By Liana B. Baker
Thu Feb 28, 2013 10:37am EST
(Reuters) - Cablevision Systems Corp (CVC.N) took a $100 million hit on costs related to Superstorm Sandy and posted deeper video customer losses than expected, shedding 50,000 net subscribers in the fourth quarter.
At the end of the third quarter, the U.S. Northeast, which is Cablevision's main operating region, was hit by Sandy, which caused widespread flooding and power outages that disrupted cable and telephone services.
Its shares fell 8.4 percent, or $1.39, to $14.09 in Thursday morning trading.
Cablevision had promised to give customers a rebate for their time without cable service. The company said on Thursday it paid out $33.2 million in credits and that its consolidated adjusted operating cash flow decreased about $110 million because of storm costs.
"The enormous challenges of Superstorm Sandy had a strong negative impact on our fourth-quarter results," Cablevision's Chief Executive James Dolan said.
Cablevision said it lost 50,000 net video subscribers in the quarter, much higher than a loss of 12,000 that Wall Street analysts were expecting, said Brean Capital analyst Todd Mitchell.
"The subscriber impact clearly seems be more extreme than expected," Mitchell said.
The cable provider still posted higher quarterly net income, due to a $200 million payment from Dish Network Corp (DISH.O) it received as part of a legal settlement. In October, Dish, the second-largest U.S. satellite operator settled a 4-year-old breach-of-contract lawsuit with Cablevision and AMC Networks over a joint HD channel venture called "Voom HD." Dish agreed to pay $700 million in cash to the two New York-based companies, which are both controlled by the Dolan family.
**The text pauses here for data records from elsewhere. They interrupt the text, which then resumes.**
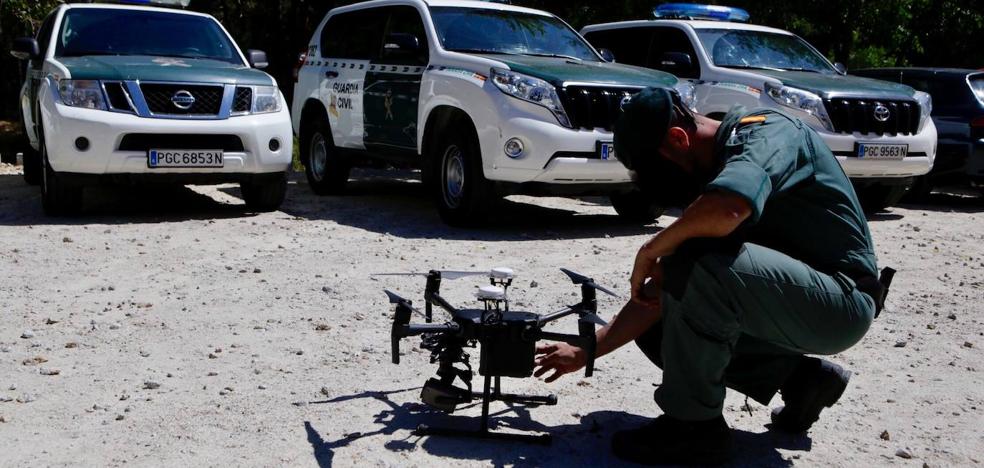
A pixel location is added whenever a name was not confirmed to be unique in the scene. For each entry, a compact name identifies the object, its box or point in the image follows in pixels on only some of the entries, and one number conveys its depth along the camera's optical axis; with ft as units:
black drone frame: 11.73
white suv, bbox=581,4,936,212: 32.68
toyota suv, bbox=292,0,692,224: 26.99
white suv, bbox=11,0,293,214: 27.48
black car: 38.81
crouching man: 10.94
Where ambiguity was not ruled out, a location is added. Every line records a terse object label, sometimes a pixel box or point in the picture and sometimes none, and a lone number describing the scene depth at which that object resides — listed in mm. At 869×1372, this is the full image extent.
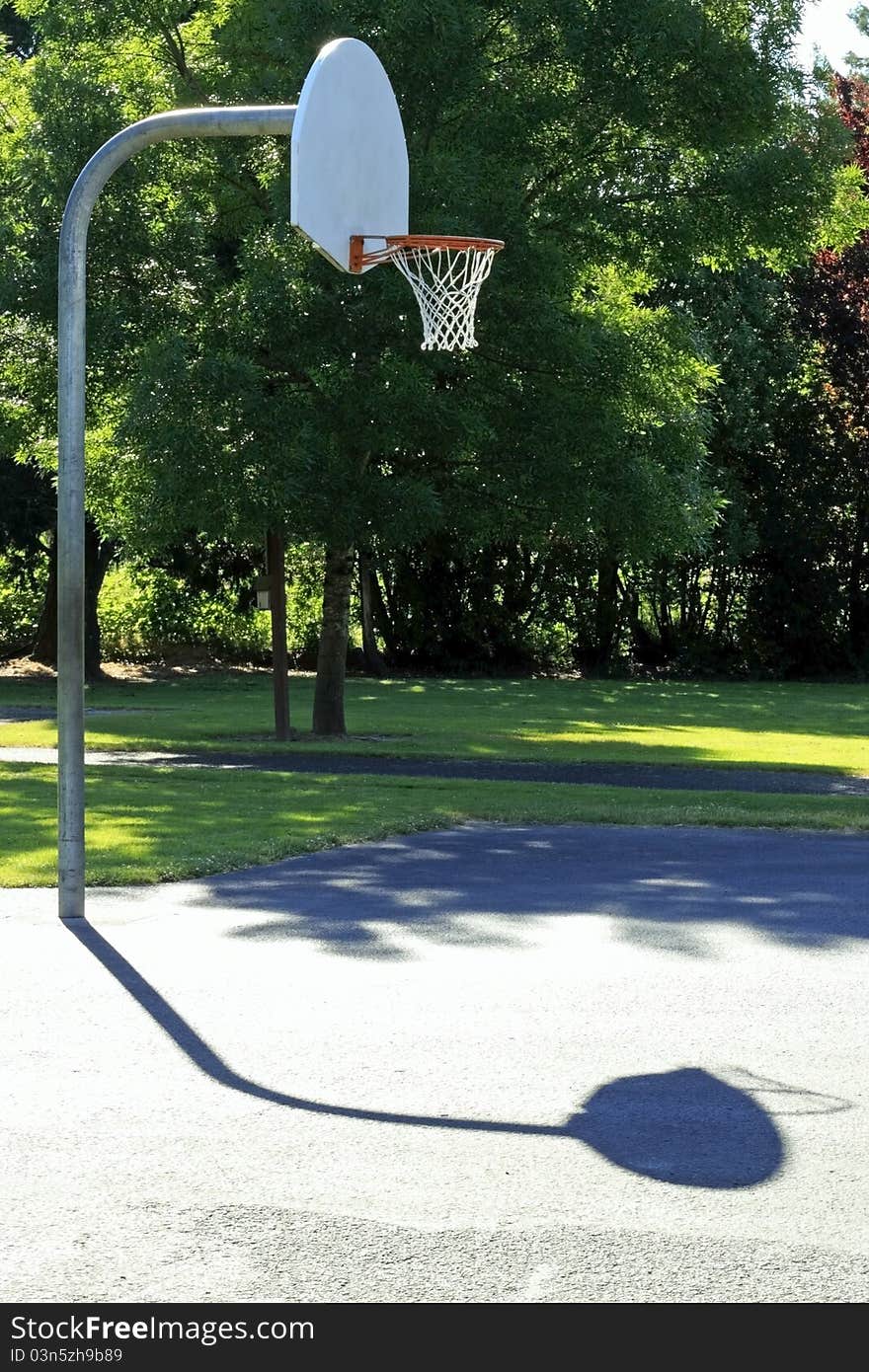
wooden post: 19500
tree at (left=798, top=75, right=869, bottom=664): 34312
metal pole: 8797
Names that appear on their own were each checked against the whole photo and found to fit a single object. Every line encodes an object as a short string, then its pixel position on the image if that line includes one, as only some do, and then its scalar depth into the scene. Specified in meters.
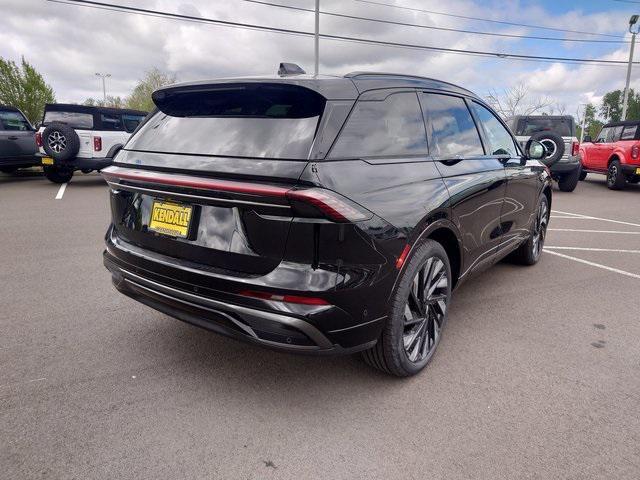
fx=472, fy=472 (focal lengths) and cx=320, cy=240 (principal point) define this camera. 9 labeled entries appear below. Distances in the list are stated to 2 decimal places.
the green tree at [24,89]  24.72
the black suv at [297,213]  2.11
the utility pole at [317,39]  19.30
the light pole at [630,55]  26.33
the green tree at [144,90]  46.28
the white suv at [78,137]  10.41
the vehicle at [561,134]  11.80
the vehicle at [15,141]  11.16
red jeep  12.28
The cable service provider on Thursday posted net income for the fourth quarter of $116 million, or 45 cents per share, compared with net income of $60 million, or 22 cents per share in the fourth quarter a year ago.
Revenue fell to $1.66 billion from $1.69 billion a year earlier, just missing Wall Street expectations of $1.68 billion, according to Thomson Reuters I/B/E/S.